Seit der Grundsatzentscheidung des Bundesgerichtshofs vom 14.03.2012 (Az.: VII ZR 93/11 und 113/11) ist nun auch höchstrichterlich geklärt, dass die "Wärmemarktklausel" unwirksam ist und e.on keinen Zahlungsanspruch auf Grundlage der von ihr einseitig erhöhten Gaspreise hat.
Das Landgericht Hamburg hat sodann in diversen Entscheidungen mit Verweis auf die Rechtsprechung des BGH Berufungen der e.on gegen ihr unliebsamen Urteile der Amtsgerichte verworfen.

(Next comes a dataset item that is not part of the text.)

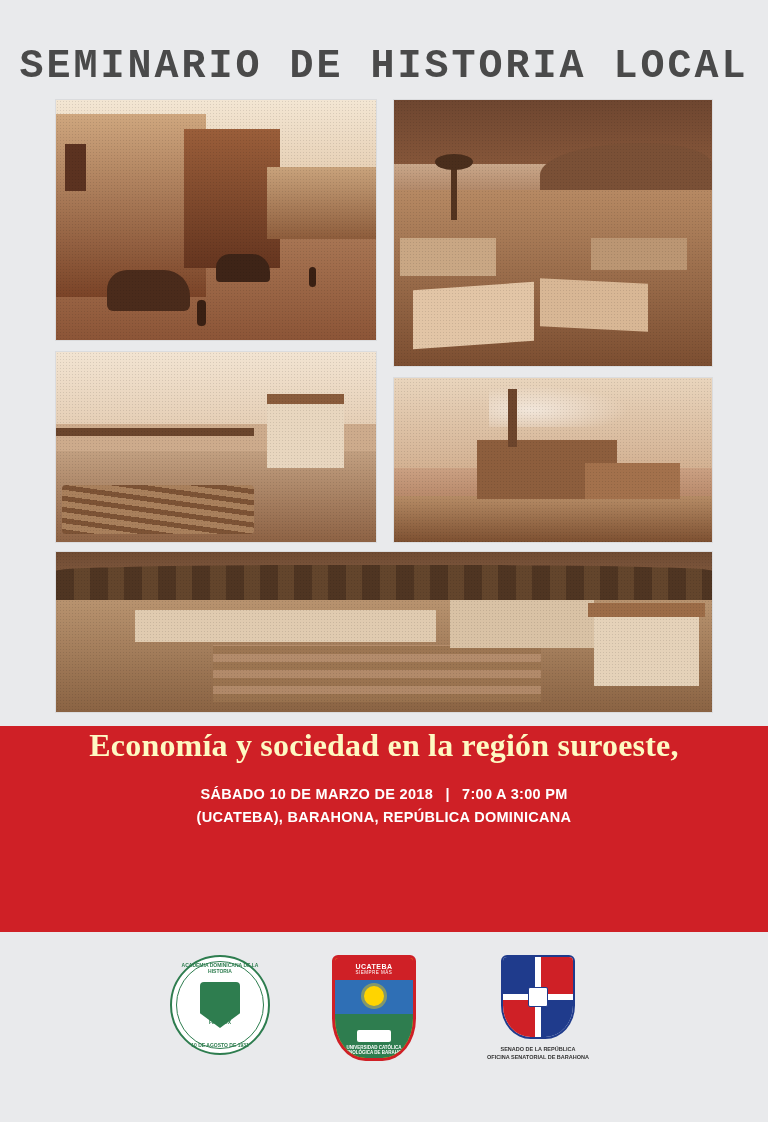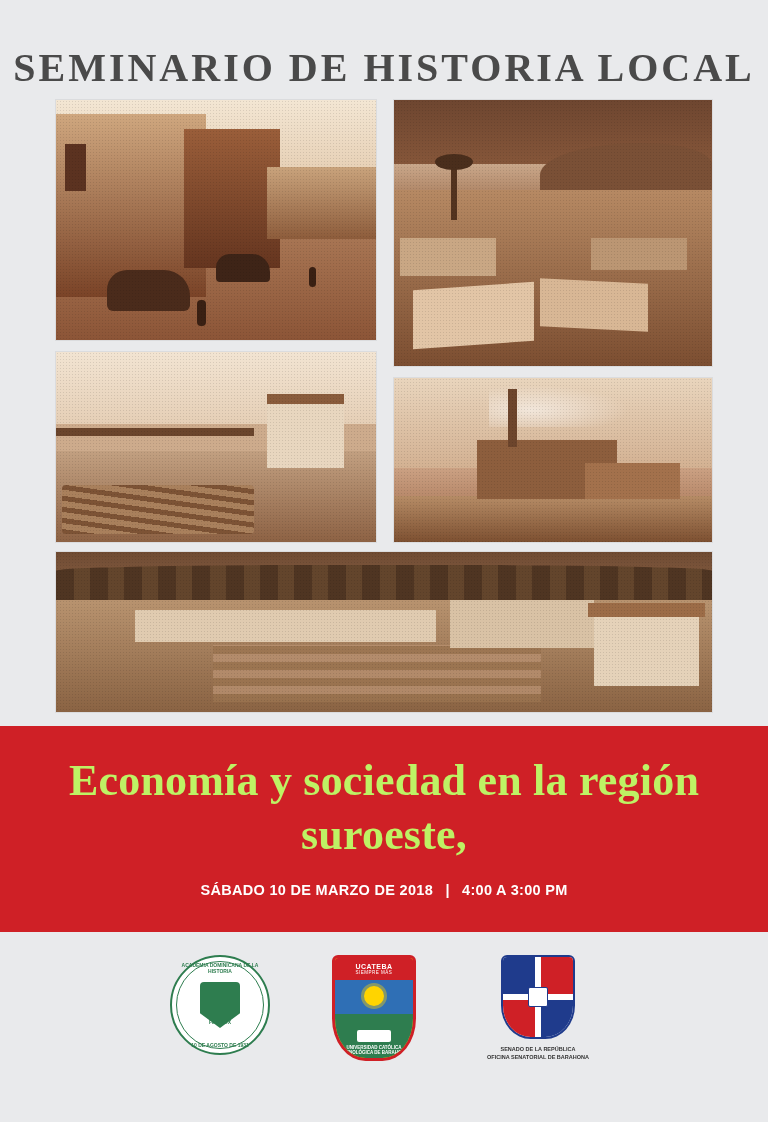"SEMINARIO DE HISTORIA LOCAL" .title { font-family: Liberation Serif, serif -> Liberation Mono, monospace }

Selbst das Hanseatische Oberlandesgericht, das offenbar beabsichtigt hatte, das Musterverfahren der Verbraucherzentrale Hamburg nach dem Motto "allein gegen alle" zugunsten der e.on zu entscheiden, musste sich letztlich der BGH-Entscheidung beugen und wies im Hinweisbeschluss vom 19.03.2012 (Az.: 11 U 70/10) darauf hin, dass nunmehr die Berufung der e.on keine Aussicht auf erfolg mehr habe, woraufhin diese das Rechtsmittel zur Vermeidung einer weiteren für sie negativen Entscheidung zurück nahm.
Durch den BGH geklärt ist nun auch die Frage des Verjährungsbeginns bei Rückzahlungsansprüchen wegen Gaspreisüberzahlungen:
Die Verjährung beginnt hier (entgegen der Rechtsauffassung der Versorgungsunternehmen) nicht bereits mit dem Zeitpunkt der geleisteten Abschlagszahlungen, sondern erst mit der Erteilung der Jahresabrechnung (BGH, Urteil vom 23.05.2012 zum Az.: VIII ZR 210/11 - auf Entscheidungen des AG Hamburg-Altona und des LG Hamburg).
Wichtig für alle Verbraucher, die nach erfolgreicher Abwehr einer Zahlungsklage der e.on nun selbst Rückforderungsansprüche einklagen wollen:
Die Forderung gegenüber e.on berechnet sich nicht zwingend auf Basis des Arbeits- und Grundpreises, den das Gericht der Zahlungsklage zugrunde gelegt hat! Vielfach sind diese Urteile vor dem Grundsatzurteil des BGH vom 14.03.2012 rechtskräftig abgeschlossen worden. Die Berechnungsmethode des BGH (einfach gesagt: Preis, der drei Jahre vor Einlegung des Widerspruches galt) führt häufig zu einem niedrigeren Preis. Durch das rechtskräftige Urteil des vorherigen Verfahrens gegen e.on ist keine Bindung an die darin enthaltene Berechnungsmethode entstanden (siehe das von mir erstrittene rechtskräftige Urteil des AG Hamburg vom 14.05.2013 zum Az.: 7 b C 149/12).